----- DATA SUPPLIED

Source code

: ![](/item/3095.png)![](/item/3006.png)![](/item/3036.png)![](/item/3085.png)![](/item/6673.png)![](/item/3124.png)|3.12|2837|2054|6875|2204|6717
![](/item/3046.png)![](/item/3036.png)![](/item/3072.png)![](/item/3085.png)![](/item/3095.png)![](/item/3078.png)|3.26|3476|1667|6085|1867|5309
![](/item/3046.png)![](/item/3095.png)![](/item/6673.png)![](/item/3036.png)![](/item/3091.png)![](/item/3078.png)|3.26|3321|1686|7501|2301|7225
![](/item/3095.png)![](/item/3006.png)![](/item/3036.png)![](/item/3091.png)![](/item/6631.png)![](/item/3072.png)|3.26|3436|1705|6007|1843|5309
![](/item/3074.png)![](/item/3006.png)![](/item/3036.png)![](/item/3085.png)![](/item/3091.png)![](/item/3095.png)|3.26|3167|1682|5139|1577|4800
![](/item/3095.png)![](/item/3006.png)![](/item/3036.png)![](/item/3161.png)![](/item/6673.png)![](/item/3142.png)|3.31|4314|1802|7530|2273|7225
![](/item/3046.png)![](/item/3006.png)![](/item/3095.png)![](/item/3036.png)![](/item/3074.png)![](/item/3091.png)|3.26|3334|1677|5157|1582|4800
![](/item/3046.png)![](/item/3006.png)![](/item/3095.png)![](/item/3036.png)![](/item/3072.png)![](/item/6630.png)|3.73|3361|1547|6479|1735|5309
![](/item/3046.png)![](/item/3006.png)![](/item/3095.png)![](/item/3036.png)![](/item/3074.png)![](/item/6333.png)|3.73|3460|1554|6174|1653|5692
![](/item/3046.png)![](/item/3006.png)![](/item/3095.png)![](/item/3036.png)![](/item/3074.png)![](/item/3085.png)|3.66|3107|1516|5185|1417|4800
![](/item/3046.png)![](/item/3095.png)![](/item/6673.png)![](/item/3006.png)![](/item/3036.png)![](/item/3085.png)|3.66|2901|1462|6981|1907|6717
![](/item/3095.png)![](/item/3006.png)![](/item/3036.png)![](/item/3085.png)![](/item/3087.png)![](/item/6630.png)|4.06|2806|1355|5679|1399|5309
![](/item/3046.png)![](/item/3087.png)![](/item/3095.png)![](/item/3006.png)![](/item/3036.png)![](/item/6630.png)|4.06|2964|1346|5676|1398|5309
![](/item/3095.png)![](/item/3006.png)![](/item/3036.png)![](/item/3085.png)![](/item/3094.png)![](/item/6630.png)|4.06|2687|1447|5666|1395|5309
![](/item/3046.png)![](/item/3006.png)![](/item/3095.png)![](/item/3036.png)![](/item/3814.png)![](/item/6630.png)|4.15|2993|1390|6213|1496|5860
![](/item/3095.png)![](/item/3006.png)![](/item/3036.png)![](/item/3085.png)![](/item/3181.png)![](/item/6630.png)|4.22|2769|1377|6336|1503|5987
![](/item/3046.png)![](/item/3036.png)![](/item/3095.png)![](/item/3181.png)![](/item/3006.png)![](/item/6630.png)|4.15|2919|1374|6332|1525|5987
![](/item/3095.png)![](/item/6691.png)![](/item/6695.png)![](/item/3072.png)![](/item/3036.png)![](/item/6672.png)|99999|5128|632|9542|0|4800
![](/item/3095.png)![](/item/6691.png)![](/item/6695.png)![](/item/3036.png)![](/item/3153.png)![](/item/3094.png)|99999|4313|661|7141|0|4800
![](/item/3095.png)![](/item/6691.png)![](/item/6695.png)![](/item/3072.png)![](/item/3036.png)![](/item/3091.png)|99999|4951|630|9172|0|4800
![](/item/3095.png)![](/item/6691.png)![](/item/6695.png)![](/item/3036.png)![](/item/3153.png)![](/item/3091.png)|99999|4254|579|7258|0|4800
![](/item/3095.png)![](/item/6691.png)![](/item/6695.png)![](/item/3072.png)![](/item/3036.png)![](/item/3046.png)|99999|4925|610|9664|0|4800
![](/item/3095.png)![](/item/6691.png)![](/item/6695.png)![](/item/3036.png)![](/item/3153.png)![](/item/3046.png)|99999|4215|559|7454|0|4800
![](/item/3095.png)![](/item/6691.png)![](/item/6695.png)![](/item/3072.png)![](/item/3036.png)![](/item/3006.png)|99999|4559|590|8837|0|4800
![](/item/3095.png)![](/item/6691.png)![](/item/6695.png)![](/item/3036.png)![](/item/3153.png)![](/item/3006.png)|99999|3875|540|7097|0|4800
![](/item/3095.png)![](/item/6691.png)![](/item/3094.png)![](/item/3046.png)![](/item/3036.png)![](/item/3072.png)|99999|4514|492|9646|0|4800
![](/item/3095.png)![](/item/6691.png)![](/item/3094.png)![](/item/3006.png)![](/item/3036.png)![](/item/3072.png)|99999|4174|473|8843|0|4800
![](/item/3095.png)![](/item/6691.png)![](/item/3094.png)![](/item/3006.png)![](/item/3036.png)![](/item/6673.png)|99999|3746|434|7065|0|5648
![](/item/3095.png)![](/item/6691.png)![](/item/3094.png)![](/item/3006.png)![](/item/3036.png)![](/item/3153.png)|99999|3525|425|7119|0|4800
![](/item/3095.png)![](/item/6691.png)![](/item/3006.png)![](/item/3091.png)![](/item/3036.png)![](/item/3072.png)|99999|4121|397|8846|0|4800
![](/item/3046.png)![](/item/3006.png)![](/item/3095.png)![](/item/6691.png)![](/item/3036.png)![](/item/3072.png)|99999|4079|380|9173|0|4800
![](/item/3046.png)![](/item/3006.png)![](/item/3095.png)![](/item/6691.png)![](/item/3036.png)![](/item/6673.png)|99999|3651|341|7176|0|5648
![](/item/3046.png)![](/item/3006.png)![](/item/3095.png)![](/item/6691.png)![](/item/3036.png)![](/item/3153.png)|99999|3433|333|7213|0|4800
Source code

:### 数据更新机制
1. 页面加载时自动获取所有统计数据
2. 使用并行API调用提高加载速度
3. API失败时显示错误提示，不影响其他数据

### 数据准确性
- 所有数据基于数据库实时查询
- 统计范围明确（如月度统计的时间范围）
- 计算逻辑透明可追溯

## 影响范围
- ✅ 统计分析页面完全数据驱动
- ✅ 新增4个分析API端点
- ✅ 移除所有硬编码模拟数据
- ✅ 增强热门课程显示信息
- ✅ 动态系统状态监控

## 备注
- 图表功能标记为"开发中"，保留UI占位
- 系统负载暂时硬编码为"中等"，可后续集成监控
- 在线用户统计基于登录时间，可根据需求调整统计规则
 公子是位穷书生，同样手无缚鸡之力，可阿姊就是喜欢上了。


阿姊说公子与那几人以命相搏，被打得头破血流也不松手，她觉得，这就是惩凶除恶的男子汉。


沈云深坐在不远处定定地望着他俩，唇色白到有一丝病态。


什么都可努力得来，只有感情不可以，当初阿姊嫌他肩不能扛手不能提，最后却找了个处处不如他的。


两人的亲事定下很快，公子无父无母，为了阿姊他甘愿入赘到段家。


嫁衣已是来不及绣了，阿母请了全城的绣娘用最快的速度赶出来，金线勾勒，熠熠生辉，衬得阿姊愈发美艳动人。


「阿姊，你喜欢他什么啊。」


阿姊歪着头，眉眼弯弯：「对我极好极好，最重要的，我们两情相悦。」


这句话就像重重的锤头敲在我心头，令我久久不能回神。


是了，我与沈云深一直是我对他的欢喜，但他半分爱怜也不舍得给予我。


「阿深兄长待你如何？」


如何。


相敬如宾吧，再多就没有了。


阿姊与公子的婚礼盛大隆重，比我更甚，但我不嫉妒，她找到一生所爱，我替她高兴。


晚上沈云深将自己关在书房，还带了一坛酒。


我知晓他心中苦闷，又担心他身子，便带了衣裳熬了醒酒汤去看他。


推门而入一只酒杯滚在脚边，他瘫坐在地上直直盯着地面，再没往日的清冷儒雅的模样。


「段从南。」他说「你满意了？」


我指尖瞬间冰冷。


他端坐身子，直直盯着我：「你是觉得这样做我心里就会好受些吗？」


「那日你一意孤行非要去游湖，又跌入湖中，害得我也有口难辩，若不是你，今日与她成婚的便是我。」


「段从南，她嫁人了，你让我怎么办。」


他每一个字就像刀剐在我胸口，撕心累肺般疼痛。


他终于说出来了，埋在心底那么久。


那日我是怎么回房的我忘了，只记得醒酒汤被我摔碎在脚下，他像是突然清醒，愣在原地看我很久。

----------

- _DESCRIPTION OF THE TASK_
Taking the line with "两人的亲事定下很快，公子无父无母，为了阿姊他甘愿入赘到段家。" as the first and the line with "推门而入一只酒杯滚在脚边，他瘫坐在地上直直盯着地面，再没往日的清冷儒雅的模样。" as the last, retype that stretch of the data above exactly, with no other lines.

- _TASK RESPONSE_
两人的亲事定下很快，公子无父无母，为了阿姊他甘愿入赘到段家。


嫁衣已是来不及绣了，阿母请了全城的绣娘用最快的速度赶出来，金线勾勒，熠熠生辉，衬得阿姊愈发美艳动人。


「阿姊，你喜欢他什么啊。」


阿姊歪着头，眉眼弯弯：「对我极好极好，最重要的，我们两情相悦。」


这句话就像重重的锤头敲在我心头，令我久久不能回神。


是了，我与沈云深一直是我对他的欢喜，但他半分爱怜也不舍得给予我。


「阿深兄长待你如何？」


如何。


相敬如宾吧，再多就没有了。


阿姊与公子的婚礼盛大隆重，比我更甚，但我不嫉妒，她找到一生所爱，我替她高兴。


晚上沈云深将自己关在书房，还带了一坛酒。


我知晓他心中苦闷，又担心他身子，便带了衣裳熬了醒酒汤去看他。


推门而入一只酒杯滚在脚边，他瘫坐在地上直直盯着地面，再没往日的清冷儒雅的模样。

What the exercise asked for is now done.